PROBLEM DESCRIPTION — Search the data below for the word "Saint" and copy each line that holds it.

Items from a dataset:

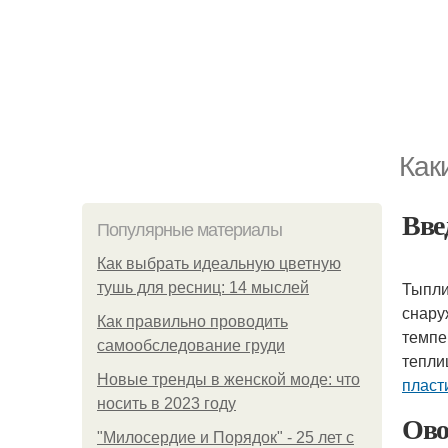
Как
Вве
Популярные материалы
Как выбрать идеальную цветную
Тыпли
тушь для ресниц: 14 мыслей
снару
Как правильно проводить
темпе
самообследование груди
тепли
Новые тренды в женской моде: что
пласт
носить в 2023 году
Ов
"Милосердие и Порядок" - 25 лет с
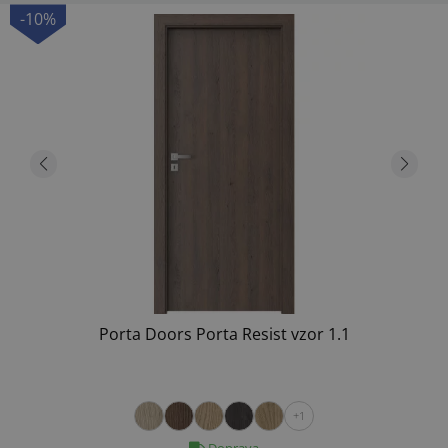
-10%
Porta Doors Porta Resist vzor 1.1
+1
Doprava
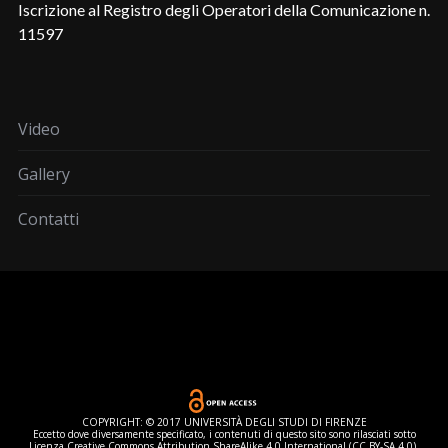
Iscrizione al Registro degli Operatori della Comunicazione n.
11597
Video
Gallery
Contatti
COPYRIGHT: © 2017 UNIVERSITÀ DEGLI STUDI DI FIRENZE
Eccetto dove diversamente specificato, i contenuti di questo sito sono rilasciati sotto
Licenza Creative Commons Attribution ShareAlike 4.0 International (CC BY-SA 4.0).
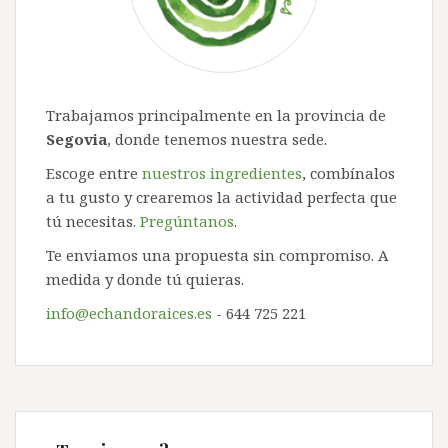
Trabajamos principalmente en la provincia de
Segovia
, donde tenemos nuestra sede.
Escoge entre
nuestros ingredientes
, combínalos
a tu gusto y crearemos la actividad perfecta que
tú necesitas.
Pregúntanos
.
Te enviamos una propuesta sin compromiso. A
medida y donde tú quieras.
info@echandoraices.es
- 644 725 221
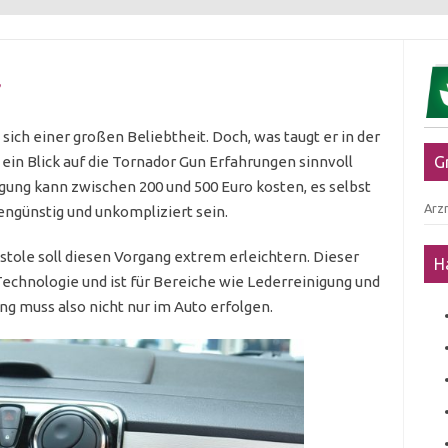
r
sich einer großen Beliebtheit. Doch, was taugt er in der
n ein Blick auf die Tornador Gun Erfahrungen sinnvoll
G
gung kann zwischen 200 und 500 Euro kosten, es selbst
Arzn
engünstig und unkompliziert sein.
stole soll diesen Vorgang extrem erleichtern. Dieser
H
Technologie und ist für Bereiche wie Lederreinigung und
g muss also nicht nur im Auto erfolgen.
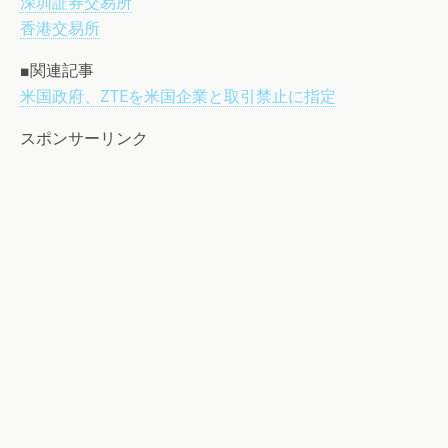
深圳証券交易所
香港交易所
■関連記事
米国政府、ZTEを米国企業と取引禁止に指定
スポンサーリンク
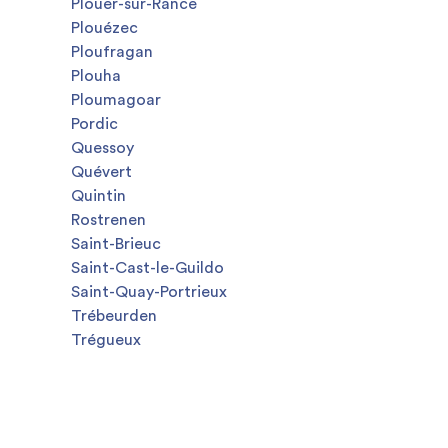
Plouër-sur-Rance
Plouézec
Ploufragan
Plouha
Ploumagoar
Pordic
Quessoy
Quévert
Quintin
Rostrenen
Saint-Brieuc
Saint-Cast-le-Guildo
Saint-Quay-Portrieux
Trébeurden
Trégueux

SOLUTION FOR THIS TASK —
Saint-Brieuc
Saint-Cast-le-Guildo
Saint-Quay-Portrieux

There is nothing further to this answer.